Strengthen your diaphragm.
This Pranayama technique is called Pratiloma. This will be stage one of two stages of this particular Pranayama practice and diaphragmatic breathing technique. So if you aren’t already I highly recommend that when you are riding your bike, walking uphill, breathe out of your nose. It actually starts to strengthen the diaphragm. There have been studies that look at elite athletes and only 50% of elite athletes have the ideal capacity and strength in the diaphragm. As a result, we’re seeing more diaphragmatic fatigue.
This is a breathing technique with partially closed nostrils. The idea is to restrict the flow of breath through the nasal passage to half or even three quarters. Forcing the inhale with resistance and then exhaling with complete passageways. So it’s really about training and strengthening the diaphragm over time.
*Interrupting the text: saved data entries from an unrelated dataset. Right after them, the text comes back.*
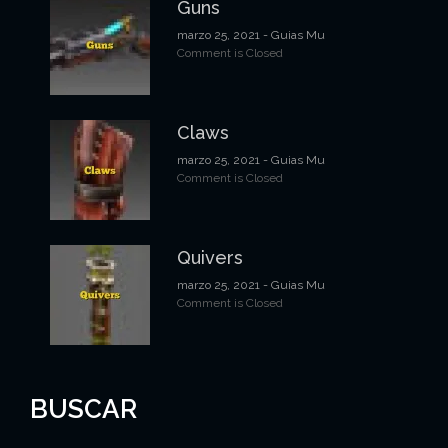
Guns
t
marzo 25, 2021
- Guias Mu
Comment is Closed
r
a
d
Claws
a
marzo 25, 2021
- Guias Mu
Comment is Closed
s
Quivers
marzo 25, 2021
- Guias Mu
Comment is Closed
BUSCAR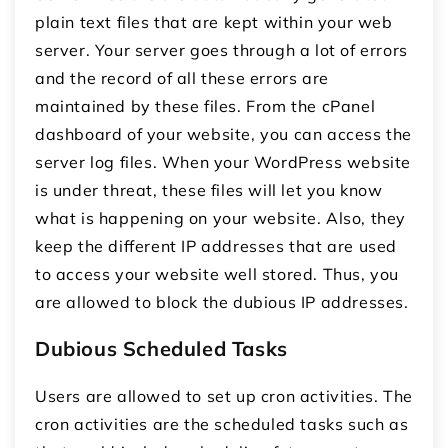
plain text files that are kept within your web
server. Your server goes through a lot of errors
and the record of all these errors are
maintained by these files. From the cPanel
dashboard of your website, you can access the
server log files. When your WordPress website
is under threat, these files will let you know
what is happening on your website. Also, they
keep the different IP addresses that are used
to access your website well stored. Thus, you
are allowed to block the dubious IP addresses.
Dubious Scheduled Tasks
Users are allowed to set up cron activities. The
cron activities are the scheduled tasks such as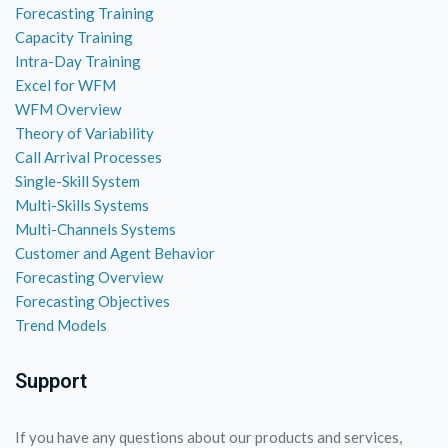
Forecasting Training
Capacity Training
Intra-Day Training
Excel for WFM
WFM Overview
Theory of Variability
Call Arrival Processes
Single-Skill System
Multi-Skills Systems
Multi-Channels Systems
Customer and Agent Behavior
Forecasting Overview
Forecasting Objectives
Trend Models
Support
If you have any questions about our products and services,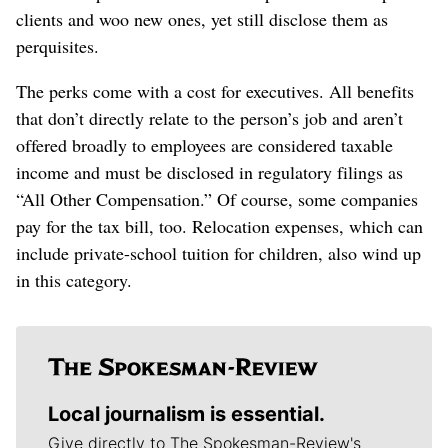
clients and woo new ones, yet still disclose them as
perquisites.
The perks come with a cost for executives. All benefits
that don’t directly relate to the person’s job and aren’t
offered broadly to employees are considered taxable
income and must be disclosed in regulatory filings as
“All Other Compensation.” Of course, some companies
pay for the tax bill, too. Relocation expenses, which can
include private-school tuition for children, also wind up
in this category.
Local journalism is essential.
Give directly to The Spokesman-Review's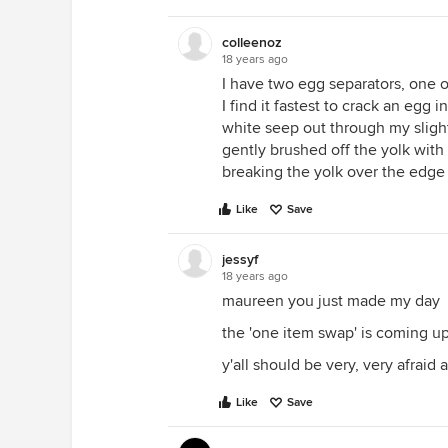
colleenoz
18 years ago
I have two egg separators, one o
I find it fastest to crack an egg 
white seep out through my sligh
gently brushed off the yolk with 
breaking the yolk over the edge o
Like
Save
jessyf
18 years ago
maureen you just made my day
the 'one item swap' is coming u
y'all should be very, very afra
Like
Save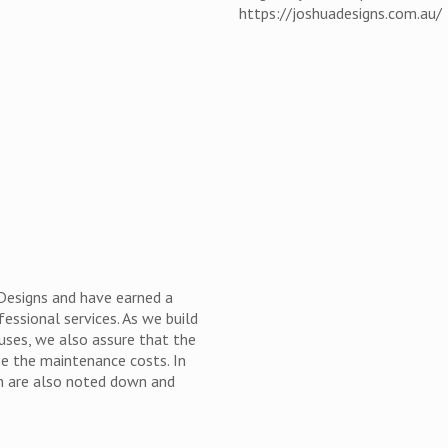
https://joshuadesigns.com.au/
 Designs and have earned a
fessional services. As we build
ouses, we also assure that the
se the maintenance costs. In
on are also noted down and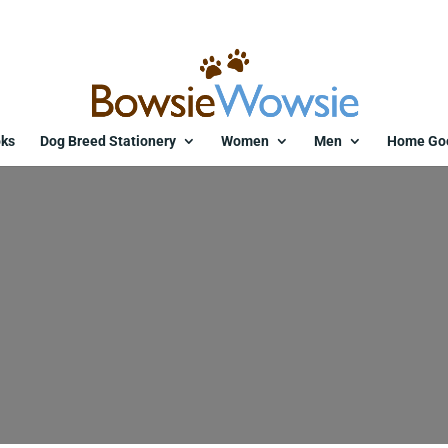
ks
Dog Breed Stationery
Women
Men
Home Go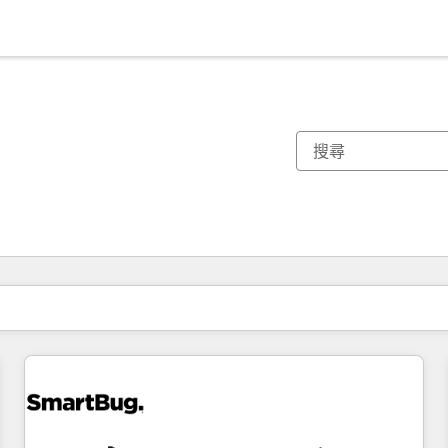
你目前位於
頁
頁
頁
頁
頁
頁
頁
頁
頁
頁
頁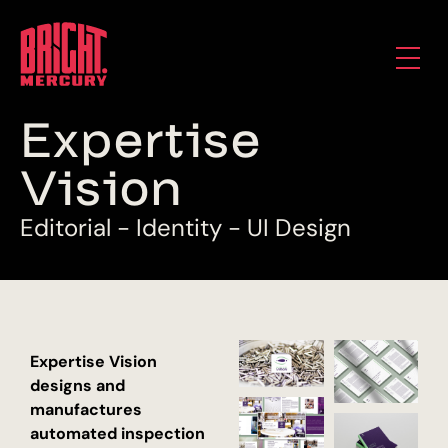
E
x
p
e
r
t
i
s
e
V
i
s
i
o
n
E
d
i
t
o
r
i
a
l
-
I
d
e
n
t
i
t
y
-
U
I
D
e
s
i
g
n
Expertise Vision
designs and
manufactures
automated inspection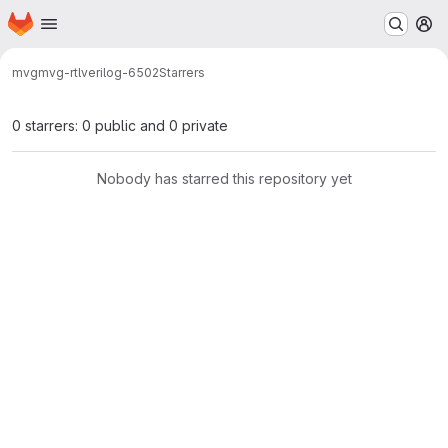
Homepage
Skip to main content
M
mvg
mvg-rtl
verilog-6502
Starrers
0 starrers: 0 public and 0 private
Nobody has starred this repository yet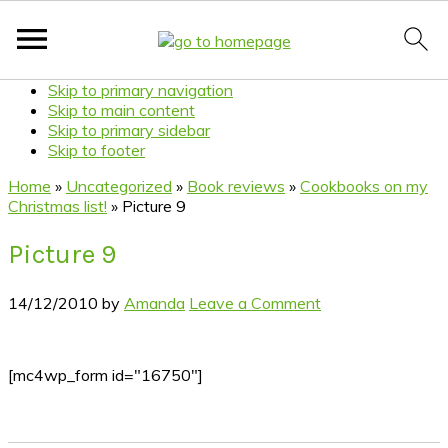
Skip to primary navigation
Skip to main content
Skip to primary sidebar
Skip to footer
Home
»
Uncategorized
»
Book reviews
»
Cookbooks on my
Christmas list!
»
Picture 9
Picture 9
14/12/2010
by
Amanda
Leave a Comment
[mc4wp_form id="16750"]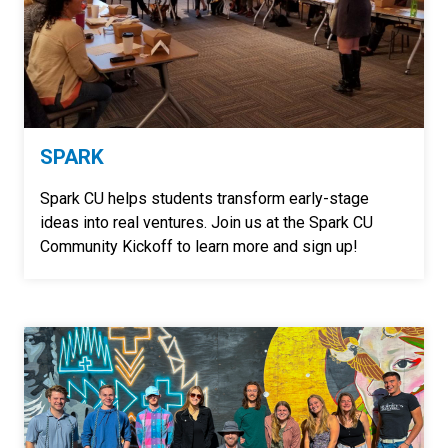
SPARK
Spark CU helps students transform early-stage
ideas into real ventures. Join us at the Spark CU
Community Kickoff to learn more and sign up!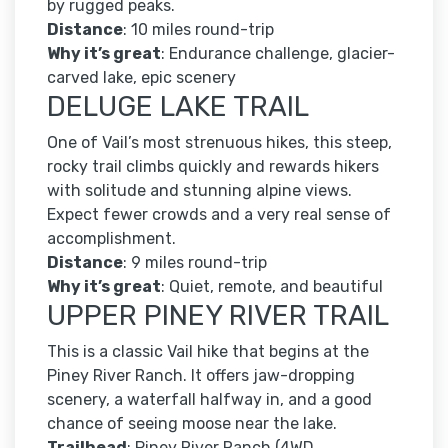
by rugged peaks.
Distance
: 10 miles round-trip
Why it’s great
: Endurance challenge, glacier-
carved lake, epic scenery
DELUGE LAKE TRAIL
One of Vail’s most strenuous hikes, this steep,
rocky trail climbs quickly and rewards hikers
with solitude and stunning alpine views.
Expect fewer crowds and a very real sense of
accomplishment.
Distance
: 9 miles round-trip
Why it’s great
: Quiet, remote, and beautiful
UPPER PINEY RIVER TRAIL
This is a classic Vail hike that begins at the
Piney River Ranch. It offers jaw-dropping
scenery, a waterfall halfway in, and a good
chance of seeing moose near the lake.
Trailhead
: Piney River Ranch (4WD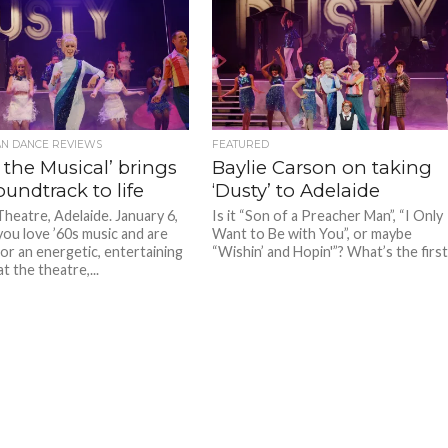
AN DANCE REVIEWS
FEATURED
 the Musical’ brings
Baylie Carson on taking
oundtrack to life
‘Dusty’ to Adelaide
Theatre, Adelaide. January 6,
Is it “Son of a Preacher Man”, “I Only
you love ’60s music and are
Want to Be with You”, or maybe
for an energetic, entertaining
“Wishin’ and Hopin'”? What’s the first.
t the theatre,...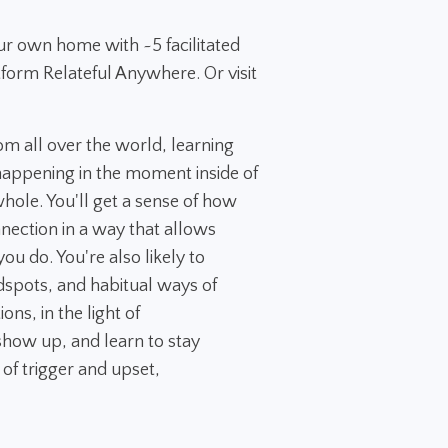
ur own home with ~5 facilitated
tform Relateful Anywhere. Or visit
rom all over the world, learning
appening in the moment inside of
 whole. You'll get a sense of how
nection in a way that allows
ou do. You're also likely to
dspots, and habitual ways of
ns, in the light of
how up, and learn to stay
 of trigger and upset,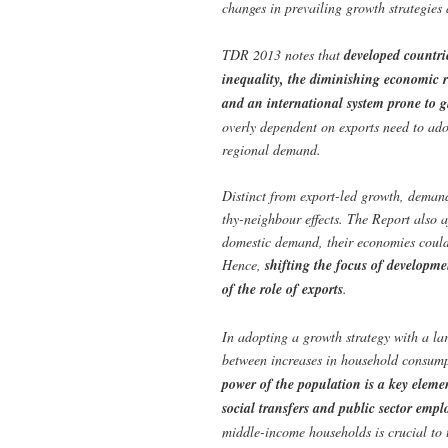
changes in prevailing growth strategies
TDR 2013 notes that
developed countri
inequality, the diminishing economic ro
and an international system prone to 
overly dependent on exports need to ado
regional demand.
Distinct from export-led growth, demand
thy-neighbour effects. The Report also 
domestic demand, their economies could
Hence,
shifting the focus of developm
of the role of exports
.
In adopting a growth strategy with a la
between increases in household consump
power of the population is a key elemen
social transfers and public sector emp
middle-income households is crucial to 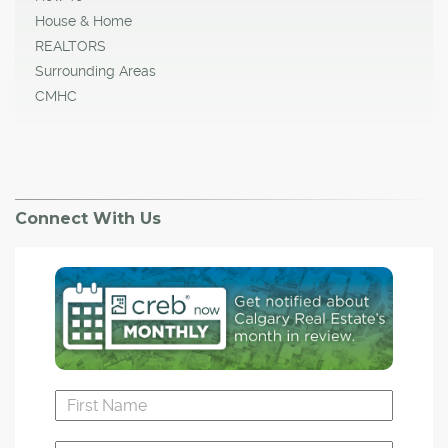
House & Home
REALTORS
Surrounding Areas
CMHC
Connect With Us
Use your ring finger and your thumb as the mechanism that closes the valve of your nasal passage. And you’re going to place the tips of your fingers just below the notch of your nose, where it transitions from bone to cartilage.
Take your right hand up to your nose and you’re going to take a full cycle of breath through each nostril and then you’re going to partially close your nostril passages with your thumb and your ring finger and inhale until you feel your diaphragm. Take a complete inhalation and then remove your fingers, take a moment of pause and then exhale through your nose at the same rate.
And you’re going to do that again (up to 10x)
The idea is that you’re going to do that 10x leading up to 5 sets twice a day in the morning and in the evening to start to train your diaphragm to strengthen and relax.